Le télégraphe était dans les attributions de M. de Vitrolles, ministre d’État, secrétaire des conseils du roi. Ce fut lui qui reçut la dépêche, place Vendôme, où étaient ses bureaux. Il ne prit pas même le temps de faire mettre les chevaux à sa voiture, et courut à pied aux Tuileries, pour communiquer la dépêche au roi.

Elle était conçue en ces termes :

« Bonaparte a débarqué, le 1er mars, près de Cannes, dans le département du Var, avec douze cents hommes et quatre pièces de canon. Il s’est dirigé sur Digne et Gap, pour prendre, à ce qu’il paraît, la route de Grenoble ; toutes les mesures sont prises pour l’arrêter et déjouer cette tentative insensée. Tout annonce le meilleur esprit dans les départements méridionaux.

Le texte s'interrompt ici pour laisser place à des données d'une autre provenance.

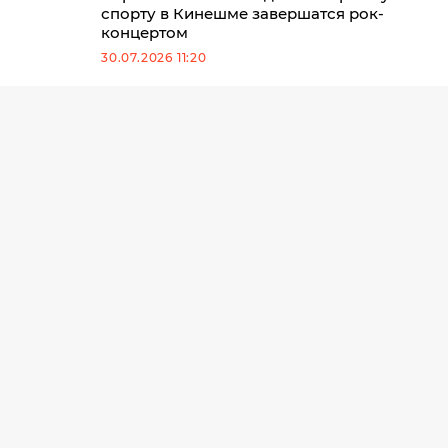
спорту в Кинешме завершатся рок-
концертом
30.07.2026 11:20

La tranquillité publique est assurée. »

Louis XVIII prit la dépêche des mains de M. de Vitrolles, et la lut avec la plus grande tranquillité.

Puis, après l’avoir lue :

— Eh bien ? demanda-t-il.

— Eh bien, sire, dit M. de Vitrolles, j’attends les ordres de Votre Majesté

Louis XVIII fit des épaules un mouvement qui signifiait : « Est-ce que cela me regarde, moi ? »

Puis, tout haut :

— Allez voir le maréchal Soult, fit-il, et dites-lui de faire ce qui est nécessaire.

M. de Vitrolles courut chez le maréchal Soult, mais il n’eut pas besoin d’aller jusqu’au ministère de la guerre.

Il rencontra le maréchal Soult sur le pont Royal.

Tous deux revinrent aux Tuileries.

Le maréchal niait là véracité de la nouvelle. Il la niait si bien, qu’il répondit au commandant militaire qu’il recevrait des ordres le lendemain.